[Dataset entries]
*** Begin section ***

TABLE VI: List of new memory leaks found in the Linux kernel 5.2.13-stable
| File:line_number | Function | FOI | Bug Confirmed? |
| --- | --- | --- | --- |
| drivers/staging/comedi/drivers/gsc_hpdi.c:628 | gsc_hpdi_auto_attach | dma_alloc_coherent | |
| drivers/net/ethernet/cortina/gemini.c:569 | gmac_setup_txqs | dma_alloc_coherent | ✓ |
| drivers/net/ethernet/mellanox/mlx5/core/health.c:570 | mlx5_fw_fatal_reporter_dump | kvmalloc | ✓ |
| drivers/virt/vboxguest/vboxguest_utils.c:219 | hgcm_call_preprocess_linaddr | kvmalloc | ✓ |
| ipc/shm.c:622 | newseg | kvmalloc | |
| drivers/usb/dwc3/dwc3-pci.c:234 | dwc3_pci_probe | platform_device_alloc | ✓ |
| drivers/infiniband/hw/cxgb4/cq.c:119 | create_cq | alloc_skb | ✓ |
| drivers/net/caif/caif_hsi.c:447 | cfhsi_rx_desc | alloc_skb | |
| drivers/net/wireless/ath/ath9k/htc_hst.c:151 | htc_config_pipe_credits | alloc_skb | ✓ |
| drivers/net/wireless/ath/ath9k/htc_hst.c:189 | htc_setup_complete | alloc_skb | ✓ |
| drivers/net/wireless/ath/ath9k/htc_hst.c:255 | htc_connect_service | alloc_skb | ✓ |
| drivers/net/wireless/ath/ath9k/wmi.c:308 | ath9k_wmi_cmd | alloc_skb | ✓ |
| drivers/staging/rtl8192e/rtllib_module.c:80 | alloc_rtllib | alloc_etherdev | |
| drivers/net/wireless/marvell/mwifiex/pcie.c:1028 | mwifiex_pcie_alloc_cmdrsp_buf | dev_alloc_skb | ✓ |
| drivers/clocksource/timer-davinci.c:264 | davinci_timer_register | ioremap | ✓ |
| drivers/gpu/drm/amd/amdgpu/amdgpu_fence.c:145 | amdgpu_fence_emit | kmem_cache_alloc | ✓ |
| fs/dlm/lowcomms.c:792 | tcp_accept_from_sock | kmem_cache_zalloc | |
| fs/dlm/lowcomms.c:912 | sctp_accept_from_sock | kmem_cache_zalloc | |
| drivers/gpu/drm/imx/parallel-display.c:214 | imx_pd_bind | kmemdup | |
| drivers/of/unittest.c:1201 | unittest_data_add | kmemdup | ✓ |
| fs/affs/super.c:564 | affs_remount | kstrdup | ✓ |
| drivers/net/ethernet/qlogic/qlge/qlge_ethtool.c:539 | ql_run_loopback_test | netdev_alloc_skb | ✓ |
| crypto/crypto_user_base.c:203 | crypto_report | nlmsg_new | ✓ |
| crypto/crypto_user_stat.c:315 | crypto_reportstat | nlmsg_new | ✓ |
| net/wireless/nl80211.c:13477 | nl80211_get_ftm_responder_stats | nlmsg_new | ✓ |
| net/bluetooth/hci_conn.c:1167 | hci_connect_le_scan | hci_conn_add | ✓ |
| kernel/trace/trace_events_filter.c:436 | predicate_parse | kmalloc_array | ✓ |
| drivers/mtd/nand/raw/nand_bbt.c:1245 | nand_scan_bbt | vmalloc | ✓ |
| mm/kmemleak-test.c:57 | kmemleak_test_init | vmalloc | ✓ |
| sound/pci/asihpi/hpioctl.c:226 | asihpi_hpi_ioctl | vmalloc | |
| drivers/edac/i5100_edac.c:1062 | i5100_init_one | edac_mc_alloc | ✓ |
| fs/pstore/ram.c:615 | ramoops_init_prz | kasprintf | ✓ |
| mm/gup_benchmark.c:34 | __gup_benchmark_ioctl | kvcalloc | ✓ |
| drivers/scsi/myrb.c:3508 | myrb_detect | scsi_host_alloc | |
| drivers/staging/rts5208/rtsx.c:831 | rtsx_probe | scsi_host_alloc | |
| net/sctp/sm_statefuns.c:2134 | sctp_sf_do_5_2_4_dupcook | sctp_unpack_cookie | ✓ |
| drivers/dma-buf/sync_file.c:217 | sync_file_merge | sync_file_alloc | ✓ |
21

*** End section ***

■ Exercise brief
Write out exactly, and only, each line from the one with "kasprintf | ✓ |" down to the last line of the records above.

■ Task output
| fs/pstore/ram.c:615 | ramoops_init_prz | kasprintf | ✓ |
| mm/gup_benchmark.c:34 | __gup_benchmark_ioctl | kvcalloc | ✓ |
| drivers/scsi/myrb.c:3508 | myrb_detect | scsi_host_alloc | |
| drivers/staging/rts5208/rtsx.c:831 | rtsx_probe | scsi_host_alloc | |
| net/sctp/sm_statefuns.c:2134 | sctp_sf_do_5_2_4_dupcook | sctp_unpack_cookie | ✓ |
| drivers/dma-buf/sync_file.c:217 | sync_file_merge | sync_file_alloc | ✓ |
21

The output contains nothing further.